Tversky Searches
Run a Tversky search. The Tversky similarity coefficient is a generalization of the Tanimoto coefficient that allows asymmetric weighting between query and reference fingerprints.
Using a
and b
Parameters
The a
and b
parameters in the tversky
function control the weighting of the query and reference fingerprints, respectively. Adjusting these values allows you to fine-tune the similarity measure to emphasize different aspects of the fingerprints. For example, setting a
to a higher value than b
will give more weight to the query fingerprint.
Use the FPSim2Engine.tversky
function to run a Tversky search.
from FPSim2 import FPSim2Engine
fp_filename = 'chembl_35_v0.6.0.h5'
fpe = FPSim2Engine(fp_filename)
query = 'CC(=O)Oc1ccccc1C(=O)O'
results = fpe.tversky(query, threshold=0.7, a=0.7, b=0.3, n_workers=1)

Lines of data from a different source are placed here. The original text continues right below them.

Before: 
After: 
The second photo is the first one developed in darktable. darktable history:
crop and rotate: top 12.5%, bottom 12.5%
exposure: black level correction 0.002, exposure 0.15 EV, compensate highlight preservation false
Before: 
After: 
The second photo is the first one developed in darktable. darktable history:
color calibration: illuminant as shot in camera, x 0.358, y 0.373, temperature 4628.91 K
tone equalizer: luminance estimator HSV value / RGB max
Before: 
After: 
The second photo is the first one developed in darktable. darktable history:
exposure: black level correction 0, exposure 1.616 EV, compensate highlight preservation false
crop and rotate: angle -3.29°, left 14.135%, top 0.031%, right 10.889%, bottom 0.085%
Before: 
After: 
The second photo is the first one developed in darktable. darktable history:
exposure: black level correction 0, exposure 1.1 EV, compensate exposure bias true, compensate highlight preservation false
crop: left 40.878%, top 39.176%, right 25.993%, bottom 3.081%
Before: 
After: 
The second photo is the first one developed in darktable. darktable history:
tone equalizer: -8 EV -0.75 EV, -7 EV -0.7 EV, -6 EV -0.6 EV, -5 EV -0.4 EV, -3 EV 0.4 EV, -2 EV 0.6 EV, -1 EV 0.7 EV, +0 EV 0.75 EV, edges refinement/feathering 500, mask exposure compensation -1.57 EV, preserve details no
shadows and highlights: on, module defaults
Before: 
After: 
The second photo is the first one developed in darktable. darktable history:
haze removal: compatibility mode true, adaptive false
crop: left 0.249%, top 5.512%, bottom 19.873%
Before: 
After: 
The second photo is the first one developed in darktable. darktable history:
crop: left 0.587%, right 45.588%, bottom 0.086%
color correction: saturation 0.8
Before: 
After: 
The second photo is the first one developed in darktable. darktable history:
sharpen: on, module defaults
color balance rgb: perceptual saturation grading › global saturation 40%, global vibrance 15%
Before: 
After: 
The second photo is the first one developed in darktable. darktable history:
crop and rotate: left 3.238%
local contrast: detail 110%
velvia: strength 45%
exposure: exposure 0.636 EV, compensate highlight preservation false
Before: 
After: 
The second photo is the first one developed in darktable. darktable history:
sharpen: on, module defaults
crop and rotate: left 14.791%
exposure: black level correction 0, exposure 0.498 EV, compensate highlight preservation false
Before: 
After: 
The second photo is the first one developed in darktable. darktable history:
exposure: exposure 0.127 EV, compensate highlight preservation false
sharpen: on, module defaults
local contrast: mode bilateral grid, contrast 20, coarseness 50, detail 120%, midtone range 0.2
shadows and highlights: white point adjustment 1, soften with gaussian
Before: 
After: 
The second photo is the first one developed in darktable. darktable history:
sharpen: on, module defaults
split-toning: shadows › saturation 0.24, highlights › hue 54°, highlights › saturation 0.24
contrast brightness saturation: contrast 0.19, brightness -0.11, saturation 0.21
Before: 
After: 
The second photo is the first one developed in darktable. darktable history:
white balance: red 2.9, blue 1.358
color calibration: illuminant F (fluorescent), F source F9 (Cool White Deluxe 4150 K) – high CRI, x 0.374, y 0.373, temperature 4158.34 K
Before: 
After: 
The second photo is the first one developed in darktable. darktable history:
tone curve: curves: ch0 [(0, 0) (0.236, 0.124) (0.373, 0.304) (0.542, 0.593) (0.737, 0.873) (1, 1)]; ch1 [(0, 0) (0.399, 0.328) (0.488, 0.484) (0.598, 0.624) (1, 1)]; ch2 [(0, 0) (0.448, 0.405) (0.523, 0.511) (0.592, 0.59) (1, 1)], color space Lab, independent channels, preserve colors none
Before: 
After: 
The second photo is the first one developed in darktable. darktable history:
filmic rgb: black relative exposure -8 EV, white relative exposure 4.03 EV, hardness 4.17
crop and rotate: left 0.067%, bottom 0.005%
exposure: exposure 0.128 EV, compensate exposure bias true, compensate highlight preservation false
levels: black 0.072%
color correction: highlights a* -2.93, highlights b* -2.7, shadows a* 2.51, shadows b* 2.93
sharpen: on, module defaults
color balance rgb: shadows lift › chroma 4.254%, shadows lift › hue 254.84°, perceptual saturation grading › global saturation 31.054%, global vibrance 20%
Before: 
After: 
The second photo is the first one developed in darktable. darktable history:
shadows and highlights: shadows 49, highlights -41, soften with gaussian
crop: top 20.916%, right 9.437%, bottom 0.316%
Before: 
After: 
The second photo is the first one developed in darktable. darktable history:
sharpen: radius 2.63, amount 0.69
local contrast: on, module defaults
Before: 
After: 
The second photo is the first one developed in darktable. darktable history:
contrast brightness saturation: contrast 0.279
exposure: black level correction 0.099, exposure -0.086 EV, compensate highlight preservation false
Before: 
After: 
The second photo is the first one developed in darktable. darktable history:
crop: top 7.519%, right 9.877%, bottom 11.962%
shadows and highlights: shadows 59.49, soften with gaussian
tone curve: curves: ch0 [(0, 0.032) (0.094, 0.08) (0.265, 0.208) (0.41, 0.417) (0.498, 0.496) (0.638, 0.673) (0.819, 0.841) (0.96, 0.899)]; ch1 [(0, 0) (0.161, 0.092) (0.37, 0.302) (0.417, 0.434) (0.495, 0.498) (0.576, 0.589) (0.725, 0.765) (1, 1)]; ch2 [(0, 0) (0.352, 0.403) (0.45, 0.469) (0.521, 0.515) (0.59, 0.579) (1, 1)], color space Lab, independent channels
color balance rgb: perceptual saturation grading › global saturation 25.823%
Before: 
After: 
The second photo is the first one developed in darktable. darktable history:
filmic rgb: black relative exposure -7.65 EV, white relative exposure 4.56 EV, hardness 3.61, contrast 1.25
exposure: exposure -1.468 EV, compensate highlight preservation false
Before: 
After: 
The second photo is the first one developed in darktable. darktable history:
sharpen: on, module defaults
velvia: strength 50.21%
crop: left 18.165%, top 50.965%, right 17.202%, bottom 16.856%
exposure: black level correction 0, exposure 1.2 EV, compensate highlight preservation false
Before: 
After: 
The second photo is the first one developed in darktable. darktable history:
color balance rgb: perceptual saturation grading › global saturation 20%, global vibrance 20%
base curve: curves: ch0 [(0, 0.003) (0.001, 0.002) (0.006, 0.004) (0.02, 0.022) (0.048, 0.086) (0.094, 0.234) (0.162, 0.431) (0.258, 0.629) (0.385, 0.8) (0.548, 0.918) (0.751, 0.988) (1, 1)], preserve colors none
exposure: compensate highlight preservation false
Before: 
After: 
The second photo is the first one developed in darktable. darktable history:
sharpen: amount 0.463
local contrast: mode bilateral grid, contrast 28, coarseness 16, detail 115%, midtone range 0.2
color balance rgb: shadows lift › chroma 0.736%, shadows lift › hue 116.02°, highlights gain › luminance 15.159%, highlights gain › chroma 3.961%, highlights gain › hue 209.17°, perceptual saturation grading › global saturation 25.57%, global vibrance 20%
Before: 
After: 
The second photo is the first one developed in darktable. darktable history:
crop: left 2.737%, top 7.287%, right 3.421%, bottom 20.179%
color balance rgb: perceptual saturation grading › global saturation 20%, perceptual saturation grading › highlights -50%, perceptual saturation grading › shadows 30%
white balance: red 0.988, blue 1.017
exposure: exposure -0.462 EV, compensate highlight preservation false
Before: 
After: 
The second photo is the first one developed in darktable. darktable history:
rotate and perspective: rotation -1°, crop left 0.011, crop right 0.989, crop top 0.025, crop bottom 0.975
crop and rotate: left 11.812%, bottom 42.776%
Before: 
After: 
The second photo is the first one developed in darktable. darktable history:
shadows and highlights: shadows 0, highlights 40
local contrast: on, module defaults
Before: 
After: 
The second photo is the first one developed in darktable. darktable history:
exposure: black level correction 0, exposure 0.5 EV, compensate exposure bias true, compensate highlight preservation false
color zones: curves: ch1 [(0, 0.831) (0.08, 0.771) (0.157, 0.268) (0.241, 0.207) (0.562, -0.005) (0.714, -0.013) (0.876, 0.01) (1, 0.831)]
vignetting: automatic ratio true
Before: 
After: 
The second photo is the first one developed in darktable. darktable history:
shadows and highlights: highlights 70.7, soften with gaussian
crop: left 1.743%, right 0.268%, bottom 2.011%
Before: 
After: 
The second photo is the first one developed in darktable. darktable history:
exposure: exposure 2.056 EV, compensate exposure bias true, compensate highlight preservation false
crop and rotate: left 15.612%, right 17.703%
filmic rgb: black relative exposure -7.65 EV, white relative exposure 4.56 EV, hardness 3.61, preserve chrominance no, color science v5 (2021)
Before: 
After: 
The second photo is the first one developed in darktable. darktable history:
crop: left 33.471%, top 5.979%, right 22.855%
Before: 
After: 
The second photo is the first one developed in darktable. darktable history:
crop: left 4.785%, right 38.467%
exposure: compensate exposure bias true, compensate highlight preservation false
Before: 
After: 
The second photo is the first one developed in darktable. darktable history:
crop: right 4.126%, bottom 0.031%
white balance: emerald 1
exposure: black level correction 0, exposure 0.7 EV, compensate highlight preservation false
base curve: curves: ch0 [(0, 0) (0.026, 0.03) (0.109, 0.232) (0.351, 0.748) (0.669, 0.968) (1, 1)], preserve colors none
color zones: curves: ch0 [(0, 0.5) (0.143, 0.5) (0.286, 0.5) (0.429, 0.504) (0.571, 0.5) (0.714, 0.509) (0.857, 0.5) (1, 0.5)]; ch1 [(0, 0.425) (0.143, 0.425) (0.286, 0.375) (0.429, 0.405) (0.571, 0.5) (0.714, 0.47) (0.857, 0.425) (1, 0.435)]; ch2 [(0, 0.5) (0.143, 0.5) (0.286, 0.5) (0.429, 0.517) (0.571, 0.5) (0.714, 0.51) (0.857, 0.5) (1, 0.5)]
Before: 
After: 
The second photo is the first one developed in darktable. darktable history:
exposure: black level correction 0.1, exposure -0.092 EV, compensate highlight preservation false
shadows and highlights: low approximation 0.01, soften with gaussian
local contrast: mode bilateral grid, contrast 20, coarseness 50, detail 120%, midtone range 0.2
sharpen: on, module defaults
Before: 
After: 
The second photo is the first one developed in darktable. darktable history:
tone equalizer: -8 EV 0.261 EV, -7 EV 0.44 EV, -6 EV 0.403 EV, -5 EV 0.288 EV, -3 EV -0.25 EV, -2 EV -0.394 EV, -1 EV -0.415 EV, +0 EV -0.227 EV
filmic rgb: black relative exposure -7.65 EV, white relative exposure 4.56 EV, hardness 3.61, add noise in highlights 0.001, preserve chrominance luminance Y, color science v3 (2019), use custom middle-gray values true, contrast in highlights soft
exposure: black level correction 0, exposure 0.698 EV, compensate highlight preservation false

Use the FPSim2Engine.on_disk_tversky
function to run an on disk Tversky search (much slower but doesn't require loading the entire fingerprint file into memory).
from FPSim2 import FPSim2Engine
fp_filename = 'chembl_35_v0.6.0.h5'
fpe = FPSim2Engine(fp_filename, in_memory_fps=False)
query = 'CC(=O)Oc1ccccc1C(=O)O'
results = fpe.on_disk_tversky(query, threshold=0.7, a=0.7, b=0.3, n_workers=1)
Parallel Processing
The n_workers
parameter can be used to split a single query into multiple threads to speed up the search.
This is especially useful when searching large datasets.